Required actions:
[1] Copy out the part of the Shell bundle assessment that begins at the words "The trap-on-error convention" and stops after the words "a bundle-design one.".
[2] List the convenience natives that, according to the Shell bundle assessment, the initial audit proposed.
[3] In the Shell bundle assessment, which option provides built-in rate limiting for a productive-divergent loop?

Given passage:
^^^^^^^^^^^^^^^^

The trap-on-error convention is documented in the per-native contracts in STANDARD_LIBRARY.md. A future generic Result type or refinement-newtype wrapper could replace the trap pattern; that is a language-design question rather than a bundle-design one.

Net assessment

The current bundle is adequate for both one-shot and daemon-shaped workloads. The three V0.2.1 additions (sleep, time, file I/O) closed the gaps that previously made the daemon use case awkward. A loop daemon can now pace itself without forking, read configuration from files, write log records to files or stderr, and reason about elapsed time, all without delegating to subprocesses.

The signed-and-encrypted delivery model is fully usable in both atomic and productive-divergent modes today.

Open recommendations

The convenience natives proposed by the initial audit (pid, hostname, setenv, pwd, cd, run_timeout) are all implemented and listed under Present capabilities. The remaining convenience item is small and blocks nothing.

PriorityNativeUse case
Lowshell::read_lines(path: Text) -> Array<Text>Common per-line iteration; today scripts read the whole file and split host-side.

Limitations that remain

These are properties of the stock bundle, not missing natives. They matter because the Shell bundle grants ambient process authority, so a host that ships it to untrusted scripts inherits the following caveats. A host that needs confinement or proven bounds should register a curated subset or its own narrower natives rather than the full bundle.

  • WCET and WCMU are not bounded for effectful natives. shell::run, shell::run_full, shell::run_checked, and shell::run_timeout spawn arbitrary subprocesses whose time and memory the verifier cannot model. The static worst-case bounds the language otherwise guarantees do not extend across these calls. shell::run_timeout caps wall-clock time per call but not memory, and the cap is dynamic rather than statically verified.
  • Unbounded host-heap allocation. read_file, run, and run_full allocate output buffers sized by the file or subprocess, on the host heap, outside the script arena’s budget. A large file or chatty subprocess can exhaust host memory.
  • shell::exit terminates the host process. It calls std::process::exit, bypassing VM teardown and any host-side cleanup. This is appropriate for a standalone CLI script but hazardous for an embedder that runs scripts inside a larger process.
  • Determinism is abandoned. getenv, run, now_unix_ms, hostname, pid, pwd, and the filesystem natives all read mutable external state. Scripts using them are not reproducible.
  • read_file requires UTF-8. Non-UTF-8 file content traps rather than returning bytes; the bundle has no binary-file accessor.
  • set_script_args is thread-local. A host that calls set_script_args on one thread and runs the script on another observes the std::env::args fallback rather than the installed vector. The CLI runs both on the main thread, so this is invisible there but is a constraint for multi-threaded embedders.

Net judgment on the daemon use case

stddsl::Shell is now rich enough to write substantial devops and sysadmin loop daemons in Keleusma. The use cases that work today: signed-and-encrypted artefacts deployed to operator-controlled hosts, executing operational logic in a productive-divergent loop with built-in rate limiting via --tick-interval, reading configuration files, writing log records to stderr or to disk, exiting cleanly via shell::exit. The trap-on-error pattern for I/O failures gives daemon scripts fail-fast behaviour when the host filesystem disagrees with expectations.

^^^^^^^^^^^^^^^^

Records provided:
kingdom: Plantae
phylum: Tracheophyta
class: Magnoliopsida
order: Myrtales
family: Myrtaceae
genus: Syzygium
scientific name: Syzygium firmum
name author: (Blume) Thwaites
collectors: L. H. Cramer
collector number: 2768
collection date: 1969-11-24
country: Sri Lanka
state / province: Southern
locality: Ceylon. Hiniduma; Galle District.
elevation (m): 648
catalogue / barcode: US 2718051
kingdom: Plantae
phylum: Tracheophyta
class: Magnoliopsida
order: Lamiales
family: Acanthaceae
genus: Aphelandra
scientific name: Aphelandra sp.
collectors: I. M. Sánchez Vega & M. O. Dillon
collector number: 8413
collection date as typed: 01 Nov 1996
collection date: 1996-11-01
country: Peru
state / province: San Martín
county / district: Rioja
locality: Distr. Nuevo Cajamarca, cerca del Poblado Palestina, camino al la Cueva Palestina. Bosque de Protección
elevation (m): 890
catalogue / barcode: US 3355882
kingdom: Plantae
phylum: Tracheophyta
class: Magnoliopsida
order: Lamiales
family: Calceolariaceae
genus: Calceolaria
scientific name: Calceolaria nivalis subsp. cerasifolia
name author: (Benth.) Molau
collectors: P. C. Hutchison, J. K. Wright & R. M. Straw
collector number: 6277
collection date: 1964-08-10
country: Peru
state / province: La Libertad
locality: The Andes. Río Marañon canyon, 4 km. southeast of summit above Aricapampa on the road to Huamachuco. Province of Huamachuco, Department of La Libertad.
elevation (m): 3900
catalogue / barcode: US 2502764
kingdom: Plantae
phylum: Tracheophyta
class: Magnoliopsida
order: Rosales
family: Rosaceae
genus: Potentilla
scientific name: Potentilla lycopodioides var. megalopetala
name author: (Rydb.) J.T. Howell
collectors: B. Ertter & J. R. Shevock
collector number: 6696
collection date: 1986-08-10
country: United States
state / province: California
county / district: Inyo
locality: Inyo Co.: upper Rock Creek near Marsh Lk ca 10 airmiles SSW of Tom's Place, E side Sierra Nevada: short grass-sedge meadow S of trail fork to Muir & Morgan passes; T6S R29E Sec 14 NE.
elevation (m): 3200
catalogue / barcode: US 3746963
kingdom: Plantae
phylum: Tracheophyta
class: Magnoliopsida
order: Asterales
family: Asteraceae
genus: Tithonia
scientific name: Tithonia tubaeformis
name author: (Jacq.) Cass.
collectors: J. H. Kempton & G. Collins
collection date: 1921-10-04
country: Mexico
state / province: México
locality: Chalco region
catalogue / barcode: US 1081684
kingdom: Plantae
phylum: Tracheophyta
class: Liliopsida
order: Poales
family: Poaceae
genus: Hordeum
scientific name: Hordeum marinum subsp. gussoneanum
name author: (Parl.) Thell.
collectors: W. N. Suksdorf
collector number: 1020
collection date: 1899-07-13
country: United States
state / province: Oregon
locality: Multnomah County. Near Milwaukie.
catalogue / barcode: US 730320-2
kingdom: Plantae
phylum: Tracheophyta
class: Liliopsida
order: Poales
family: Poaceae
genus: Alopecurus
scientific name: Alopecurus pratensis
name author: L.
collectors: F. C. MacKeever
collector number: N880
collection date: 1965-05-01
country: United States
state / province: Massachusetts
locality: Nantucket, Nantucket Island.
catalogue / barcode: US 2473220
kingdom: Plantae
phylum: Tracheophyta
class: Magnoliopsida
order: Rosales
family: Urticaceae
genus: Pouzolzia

^^^^^^^^^^^^^^^^

Answers by task:
[1]
The trap-on-error convention is documented in the per-native contracts in STANDARD_LIBRARY.md. A future generic Result type or refinement-newtype wrapper could replace the trap pattern; that is a language-design question rather than a bundle-design one.

[2] pid, hostname, setenv, pwd, cd, run_timeout

[3] --tick-interval